Journalists have this week been hammering on the door of his apartment. But as Dr Perelman resists the insistent overtures of the outside world, he may reflect that if he had hoped to avoid the public eye, he might have been better off taking the money.

Dr Perelman has always been an outsider. When he worked in the US, colleagues noted that his fingernails were several inches long, and that he lived on a diet of only bread, cheese, and milk. At the age of six, when most children are singing nursery rhymes, he was a lover of opera.

"He is someone who sees the world a little bit in black and white," says Marcus Du Sautoy, Oxford University's Professor for the Public Understanding of Science. "He doesn't really go for greys."

Dr Perelman solved the Poincaré conjecture – a problem to do with the structure of three-dimensional shapes – in 2002, and sent his work to a group of scholars who had not heard from him in years.

The solution was so brief, and yet so complex, that it took his peers years to verify that it worked.

The $1m prize would be swiftly accepted by most mathematicians. But Dr Perelman, who turned down prestigious jobs in the US in favour of a $100 a month position in St Petersburg, sees things differently.

"I have all I want," he is said to have shouted, from behind a closed door, to a Daily Mail reporter this week. Meanwhile, his elderly mother, also from behind the door, was blunt with the Komsomolskaya Pravda newspaper: "We don't want to talk to anyone," she said. "Don't ask us any questions about the award."

Few people claim to fully understand Dr Perelman's rationale, but most agree that it has something to do with his perception of the moral failings of his peers. In 2006, a Chinese mathematician, Shing-Tung Yau, who also worked on the Poincaré conjecture, said that many of Dr Perelman's ideas were only "sketched or outlined", in a statement that many viewed as a shocking act of egoism. And Dr Perelman had fallen out with colleagues long before that.

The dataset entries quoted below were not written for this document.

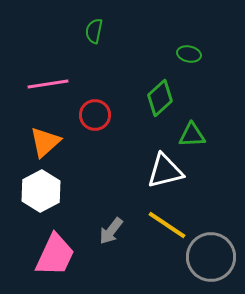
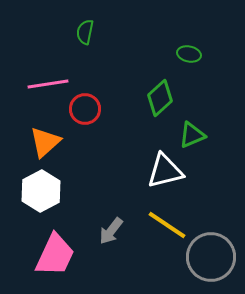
green semicircle: moved 9 px left, 1 px down
red circle: moved 10 px left, 6 px up
green triangle: rotated 20 degrees counterclockwise
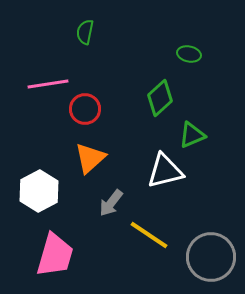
orange triangle: moved 45 px right, 16 px down
white hexagon: moved 2 px left
yellow line: moved 18 px left, 10 px down
gray arrow: moved 28 px up
pink trapezoid: rotated 9 degrees counterclockwise
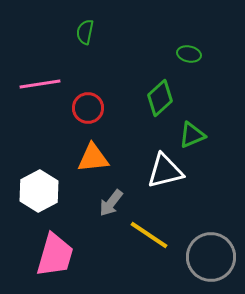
pink line: moved 8 px left
red circle: moved 3 px right, 1 px up
orange triangle: moved 3 px right; rotated 36 degrees clockwise
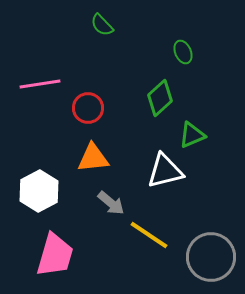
green semicircle: moved 17 px right, 7 px up; rotated 55 degrees counterclockwise
green ellipse: moved 6 px left, 2 px up; rotated 55 degrees clockwise
gray arrow: rotated 88 degrees counterclockwise
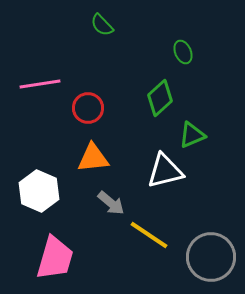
white hexagon: rotated 9 degrees counterclockwise
pink trapezoid: moved 3 px down
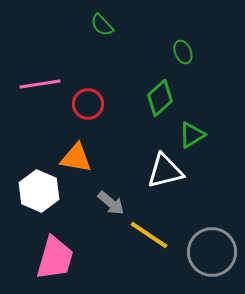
red circle: moved 4 px up
green triangle: rotated 8 degrees counterclockwise
orange triangle: moved 17 px left; rotated 16 degrees clockwise
gray circle: moved 1 px right, 5 px up
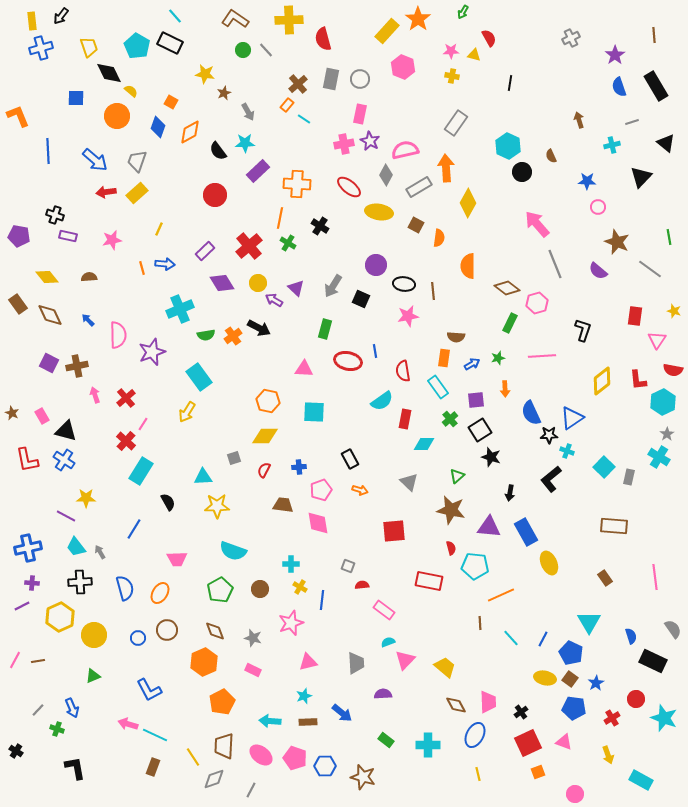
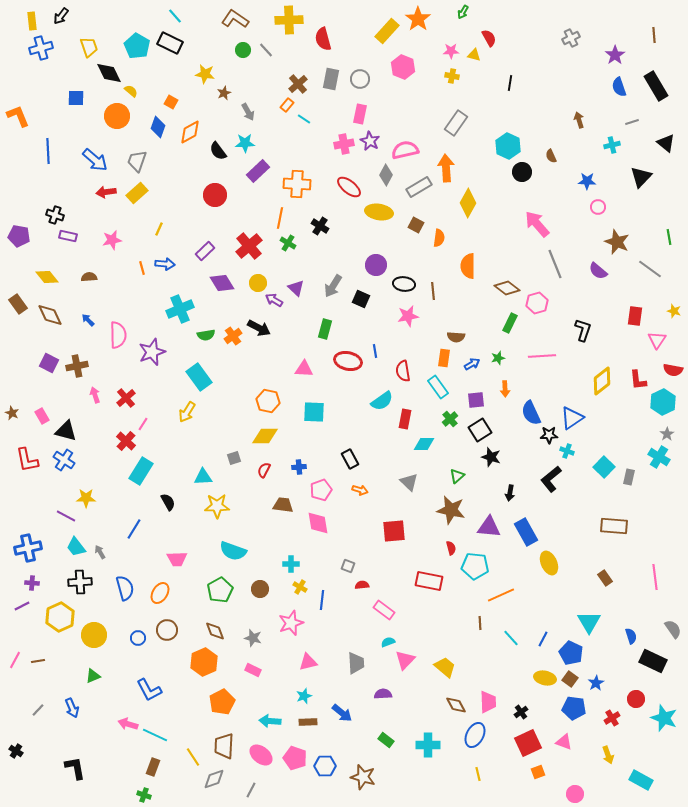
green cross at (57, 729): moved 87 px right, 66 px down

In a rare interview, Dr Perelman once told The New Yorker that the mathematical community's ethics dismayed him: "It is not people who break ethical standards who are regarded as aliens," he said. "It is people like me who are isolated ... there are many mathematicians who are more or less honest. But almost all of them are conformists."

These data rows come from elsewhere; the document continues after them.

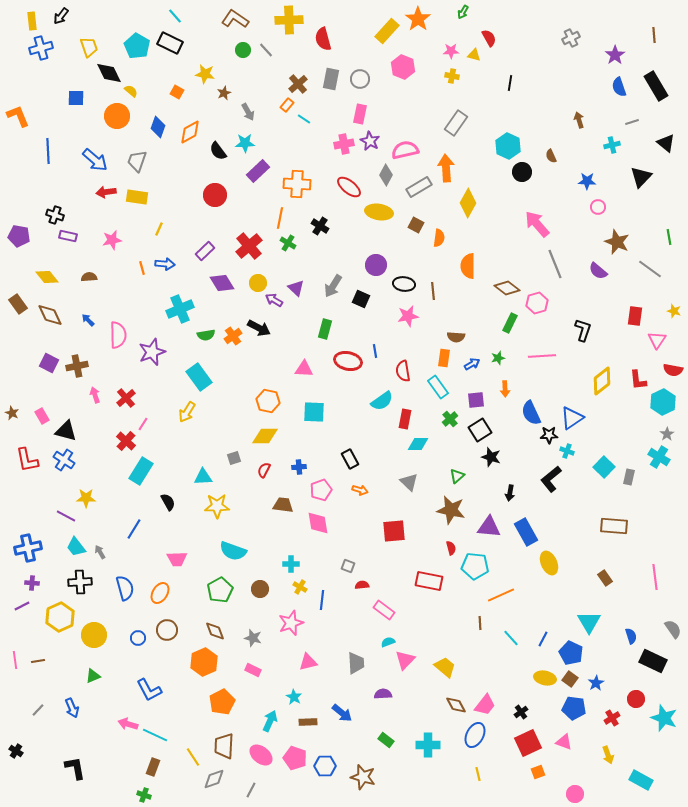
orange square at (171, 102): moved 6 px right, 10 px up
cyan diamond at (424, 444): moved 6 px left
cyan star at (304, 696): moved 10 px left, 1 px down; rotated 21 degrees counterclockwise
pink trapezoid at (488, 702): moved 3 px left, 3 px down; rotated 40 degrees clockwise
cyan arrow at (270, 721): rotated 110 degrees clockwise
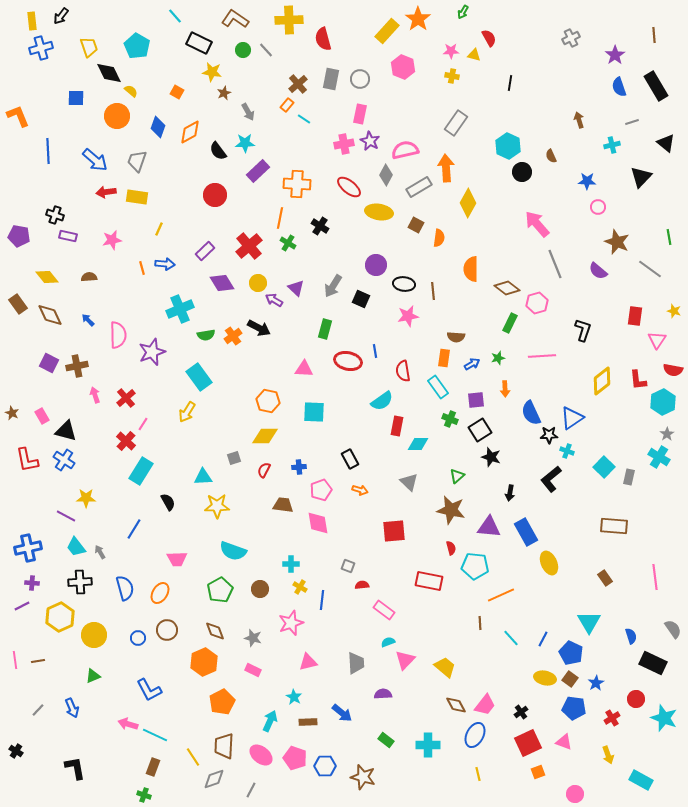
black rectangle at (170, 43): moved 29 px right
yellow star at (205, 74): moved 7 px right, 2 px up
orange semicircle at (468, 266): moved 3 px right, 3 px down
red rectangle at (405, 419): moved 8 px left, 7 px down
green cross at (450, 419): rotated 28 degrees counterclockwise
black rectangle at (653, 661): moved 2 px down
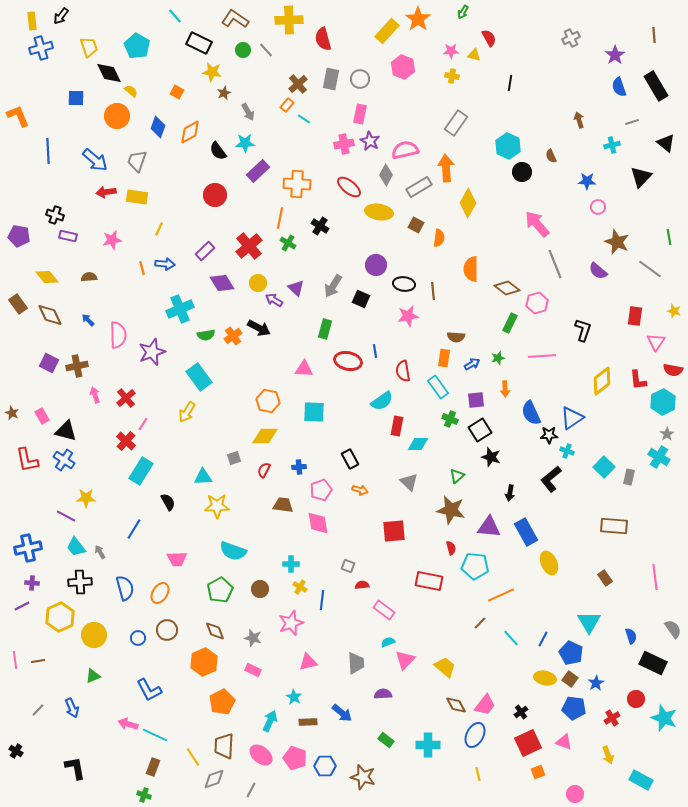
pink triangle at (657, 340): moved 1 px left, 2 px down
brown line at (480, 623): rotated 48 degrees clockwise
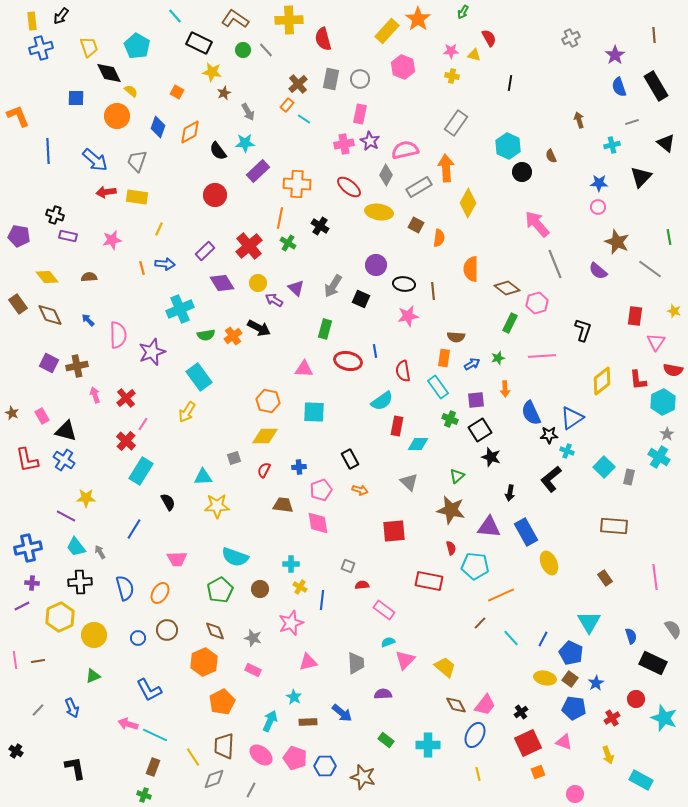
blue star at (587, 181): moved 12 px right, 2 px down
cyan semicircle at (233, 551): moved 2 px right, 6 px down
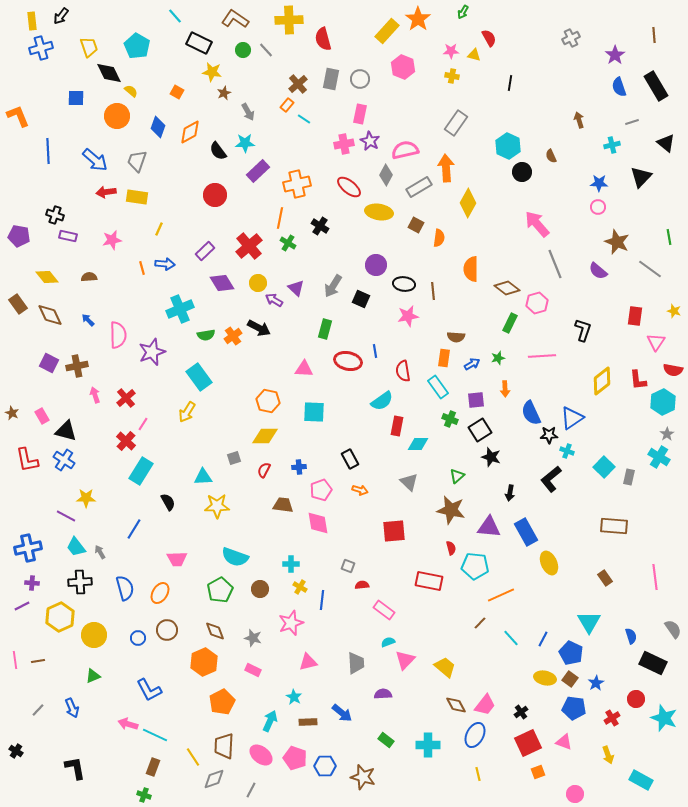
orange cross at (297, 184): rotated 16 degrees counterclockwise
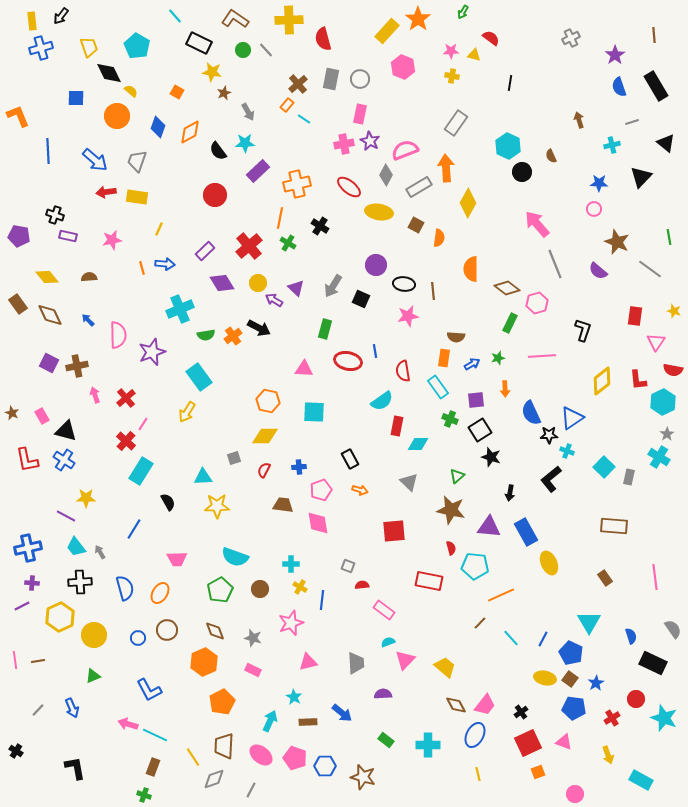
red semicircle at (489, 38): moved 2 px right; rotated 24 degrees counterclockwise
pink semicircle at (405, 150): rotated 8 degrees counterclockwise
pink circle at (598, 207): moved 4 px left, 2 px down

Whatever the truth, those mathematicians long for the chance to welcome him back to the fold. "It's very, very curious," said Professor Du Sautoy. "We all want to celebrate what he's done."

Poincaré Conjecture: The riddle Perelman solved

*Henri Poincaré thought explaining the proof of his famous conjecture would take far too long. But even trying to explain the conjecture itself is not easy without recourse to visual props such as rubber bands, footballs and doughnuts. It's all to do with topology, the science of surfaces, or – as some would call it – "rubber sheet geometry".

One way of looking at Poincaré's conjecture is to imagine the surface of a football. Whether inflated or not, it stays the same, and in that sense it is said to be two-dimensional. Imagine stretching a rubber band around the circumference of the inflated football. It is possible to move the band towards one end of the ball without tearing the band or allowing it to leave the surface. In this sense, the surface of the football is said to be "simply connected".

Now imagine stretching a rubber band around a doughnut, a sphere with a hole in it. In this case it is not possible to move the band without tearing the doughnut. So the surface of the doughnut is said to be not simply connected. Poincaré proposed that all closed, simply connected, three-dimensional surfaces, those which lack holes and are of finite extent, were spheres. His conjecture was a way of stating this observation, but proving it mathematically had defied generations, until Perelman came along.

The conjecture has implications for cosmology, which is fascinated with the idea of the shape of the space-time continuum. The mathematics behind the conjecture could help scientists to determine the shape of the universe. Steve Connor.